* **What you should do**
Print nothing except the lines of the listing below from the line with "97: (289, 66)" to the line with "118: (294, 67)", each exactly as written, both ends included.

----- Dataset excerpts

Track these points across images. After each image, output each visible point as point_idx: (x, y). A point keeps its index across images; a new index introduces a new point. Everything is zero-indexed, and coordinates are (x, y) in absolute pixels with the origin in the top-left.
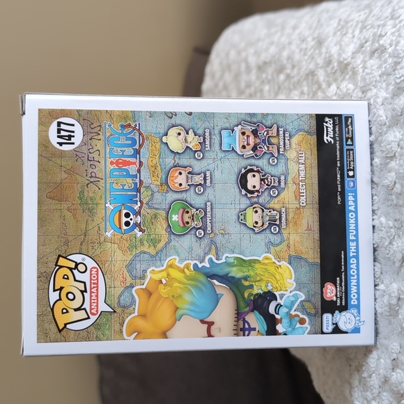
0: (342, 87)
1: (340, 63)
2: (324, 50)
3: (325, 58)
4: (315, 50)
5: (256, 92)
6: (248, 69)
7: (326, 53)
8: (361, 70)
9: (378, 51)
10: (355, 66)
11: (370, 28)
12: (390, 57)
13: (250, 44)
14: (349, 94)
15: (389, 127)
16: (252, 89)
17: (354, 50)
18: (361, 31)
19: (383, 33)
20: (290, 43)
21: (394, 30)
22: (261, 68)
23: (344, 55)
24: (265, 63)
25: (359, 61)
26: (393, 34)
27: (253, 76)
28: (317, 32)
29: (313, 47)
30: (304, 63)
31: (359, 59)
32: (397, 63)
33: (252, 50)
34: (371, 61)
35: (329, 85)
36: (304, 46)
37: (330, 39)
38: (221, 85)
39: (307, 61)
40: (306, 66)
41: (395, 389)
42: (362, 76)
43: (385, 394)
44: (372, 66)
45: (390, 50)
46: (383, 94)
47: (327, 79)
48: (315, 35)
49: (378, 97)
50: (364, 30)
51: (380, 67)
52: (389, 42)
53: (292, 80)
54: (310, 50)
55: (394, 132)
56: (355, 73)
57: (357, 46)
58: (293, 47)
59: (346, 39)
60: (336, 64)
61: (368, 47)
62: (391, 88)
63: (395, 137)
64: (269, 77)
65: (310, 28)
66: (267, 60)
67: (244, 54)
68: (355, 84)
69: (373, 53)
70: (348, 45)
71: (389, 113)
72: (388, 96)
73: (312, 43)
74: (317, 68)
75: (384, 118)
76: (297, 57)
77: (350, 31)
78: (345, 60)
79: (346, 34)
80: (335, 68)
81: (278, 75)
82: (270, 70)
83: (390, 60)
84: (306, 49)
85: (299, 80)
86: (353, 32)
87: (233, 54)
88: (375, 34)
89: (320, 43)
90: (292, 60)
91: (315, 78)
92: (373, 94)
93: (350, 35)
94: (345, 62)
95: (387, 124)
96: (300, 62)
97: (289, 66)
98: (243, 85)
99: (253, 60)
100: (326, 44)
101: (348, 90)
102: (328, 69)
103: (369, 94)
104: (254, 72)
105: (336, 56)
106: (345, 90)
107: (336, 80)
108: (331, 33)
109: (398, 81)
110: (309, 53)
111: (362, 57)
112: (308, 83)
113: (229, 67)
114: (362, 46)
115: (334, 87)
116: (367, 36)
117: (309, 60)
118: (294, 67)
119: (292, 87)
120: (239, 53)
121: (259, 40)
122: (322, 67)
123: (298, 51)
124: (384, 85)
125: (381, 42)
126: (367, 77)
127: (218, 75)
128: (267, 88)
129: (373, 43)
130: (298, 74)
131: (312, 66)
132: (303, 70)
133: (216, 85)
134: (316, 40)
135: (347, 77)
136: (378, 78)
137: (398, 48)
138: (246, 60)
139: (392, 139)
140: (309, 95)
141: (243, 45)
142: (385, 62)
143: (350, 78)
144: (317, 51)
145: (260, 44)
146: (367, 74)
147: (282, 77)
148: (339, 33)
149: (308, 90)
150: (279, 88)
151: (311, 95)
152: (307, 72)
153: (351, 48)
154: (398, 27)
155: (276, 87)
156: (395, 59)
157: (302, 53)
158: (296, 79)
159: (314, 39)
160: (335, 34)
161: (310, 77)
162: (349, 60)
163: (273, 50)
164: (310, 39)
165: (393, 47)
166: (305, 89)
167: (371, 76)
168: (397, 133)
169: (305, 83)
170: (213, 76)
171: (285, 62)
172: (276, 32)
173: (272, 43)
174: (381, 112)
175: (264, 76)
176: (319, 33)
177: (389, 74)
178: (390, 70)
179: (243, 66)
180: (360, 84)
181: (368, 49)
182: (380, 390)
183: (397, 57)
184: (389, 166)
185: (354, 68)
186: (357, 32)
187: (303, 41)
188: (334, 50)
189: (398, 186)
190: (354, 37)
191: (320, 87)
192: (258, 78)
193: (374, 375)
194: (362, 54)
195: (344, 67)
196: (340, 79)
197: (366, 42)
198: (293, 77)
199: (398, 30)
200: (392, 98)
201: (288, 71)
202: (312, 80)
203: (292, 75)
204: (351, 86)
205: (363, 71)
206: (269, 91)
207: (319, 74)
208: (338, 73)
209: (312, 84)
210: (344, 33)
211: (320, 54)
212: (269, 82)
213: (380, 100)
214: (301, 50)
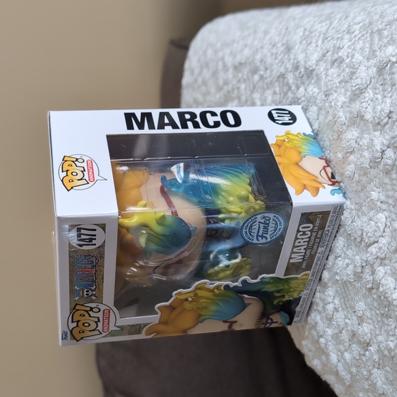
0: (308, 90)
1: (306, 69)
2: (292, 56)
3: (294, 64)
4: (284, 55)
5: (233, 89)
6: (225, 67)
7: (295, 59)
8: (324, 76)
9: (337, 62)
10: (319, 73)
11: (330, 40)
12: (347, 67)
13: (226, 45)
14: (314, 97)
15: (348, 126)
16: (230, 86)
17: (318, 59)
18: (323, 42)
19: (341, 46)
20: (262, 47)
21: (350, 43)
22: (237, 68)
23: (309, 63)
24: (241, 64)
25: (322, 69)
26: (349, 47)
27: (230, 74)
28: (286, 39)
29: (282, 52)
30: (275, 66)
31: (322, 66)
32: (353, 73)
33: (228, 51)
34: (332, 70)
35: (298, 88)
36: (274, 51)
37: (297, 46)
38: (200, 80)
39: (278, 64)
40: (277, 69)
41: (362, 340)
42: (325, 82)
43: (354, 346)
44: (333, 74)
45: (347, 61)
46: (342, 99)
47: (295, 82)
48: (284, 42)
49: (338, 101)
50: (326, 41)
51: (339, 75)
52: (346, 54)
53: (266, 81)
54: (280, 55)
55: (352, 131)
56: (319, 79)
57: (320, 54)
58: (265, 51)
59: (311, 48)
60: (302, 70)
61: (329, 57)
62: (349, 93)
63: (353, 135)
64: (245, 77)
65: (279, 35)
66: (243, 61)
67: (220, 54)
68: (320, 88)
69: (333, 62)
70: (313, 54)
71: (348, 115)
72: (346, 100)
73: (282, 49)
74: (287, 72)
75: (344, 119)
76: (269, 60)
77: (314, 41)
78: (310, 67)
79: (310, 43)
80: (302, 73)
81: (253, 76)
82: (246, 71)
83: (347, 70)
84: (277, 53)
85: (271, 81)
86: (317, 42)
87: (210, 52)
88: (334, 46)
89: (289, 49)
90: (265, 63)
91: (286, 81)
92: (334, 98)
93: (314, 45)
94: (311, 68)
95: (347, 123)
96: (271, 65)
97: (262, 68)
98: (221, 82)
99: (229, 60)
100: (294, 51)
101: (313, 93)
102: (296, 73)
103: (331, 98)
104: (231, 70)
105: (302, 63)
106: (311, 93)
107: (303, 83)
108: (298, 41)
109: (354, 89)
110: (280, 57)
111: (324, 65)
112: (279, 84)
113: (207, 65)
114: (324, 55)
115: (302, 89)
116: (328, 47)
117: (280, 64)
118: (266, 69)
119: (265, 87)
120: (216, 52)
121: (234, 41)
122: (290, 71)
123: (269, 54)
124: (343, 91)
125: (340, 54)
126: (329, 83)
127: (197, 71)
128: (243, 86)
129: (333, 54)
130: (271, 76)
131: (282, 70)
132: (274, 72)
133: (196, 80)
134: (285, 46)
135: (313, 81)
136: (338, 84)
137: (353, 60)
138: (222, 59)
139: (351, 137)
140: (280, 95)
141: (219, 45)
142: (343, 71)
143: (315, 82)
144: (286, 56)
145: (235, 45)
146: (329, 81)
147: (256, 77)
148: (304, 41)
149: (279, 91)
150: (254, 87)
151: (282, 95)
152: (278, 74)
153: (315, 57)
154: (353, 41)
155: (252, 86)
156: (351, 70)
157: (274, 57)
158: (268, 80)
159: (283, 45)
160: (301, 42)
161: (281, 79)
162: (314, 67)
163: (247, 52)
164: (279, 45)
165: (349, 59)
166: (277, 89)
167: (332, 83)
168: (355, 132)
169: (277, 84)
170: (192, 72)
171: (259, 64)
172: (249, 35)
173: (246, 46)
174: (341, 114)
175: (240, 75)
176: (287, 41)
177: (346, 82)
178: (348, 78)
179: (220, 64)
180: (324, 89)
181: (330, 58)
182: (350, 343)
183: (353, 68)
184: (349, 159)
185: (318, 75)
186: (320, 42)
187: (274, 46)
188: (301, 57)
189: (356, 175)
190: (317, 46)
191: (290, 88)
192: (234, 77)
193: (344, 331)
194: (325, 62)
195: (310, 73)
196: (307, 82)
197: (328, 52)
198: (266, 78)
199: (354, 44)
200: (349, 103)
201: (262, 73)
202: (283, 82)
203: (265, 76)
204: (316, 90)
205: (326, 78)
206: (246, 89)
207: (289, 77)
208: (305, 77)
209: (283, 85)
210: (309, 42)
211: (289, 60)
212: (245, 81)
213: (339, 104)
214: (272, 54)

----------

* **Task response**
97: (289, 66)
98: (243, 85)
99: (253, 60)
100: (326, 44)
101: (348, 90)
102: (328, 69)
103: (369, 94)
104: (254, 72)
105: (336, 56)
106: (345, 90)
107: (336, 80)
108: (331, 33)
109: (398, 81)
110: (309, 53)
111: (362, 57)
112: (308, 83)
113: (229, 67)
114: (362, 46)
115: (334, 87)
116: (367, 36)
117: (309, 60)
118: (294, 67)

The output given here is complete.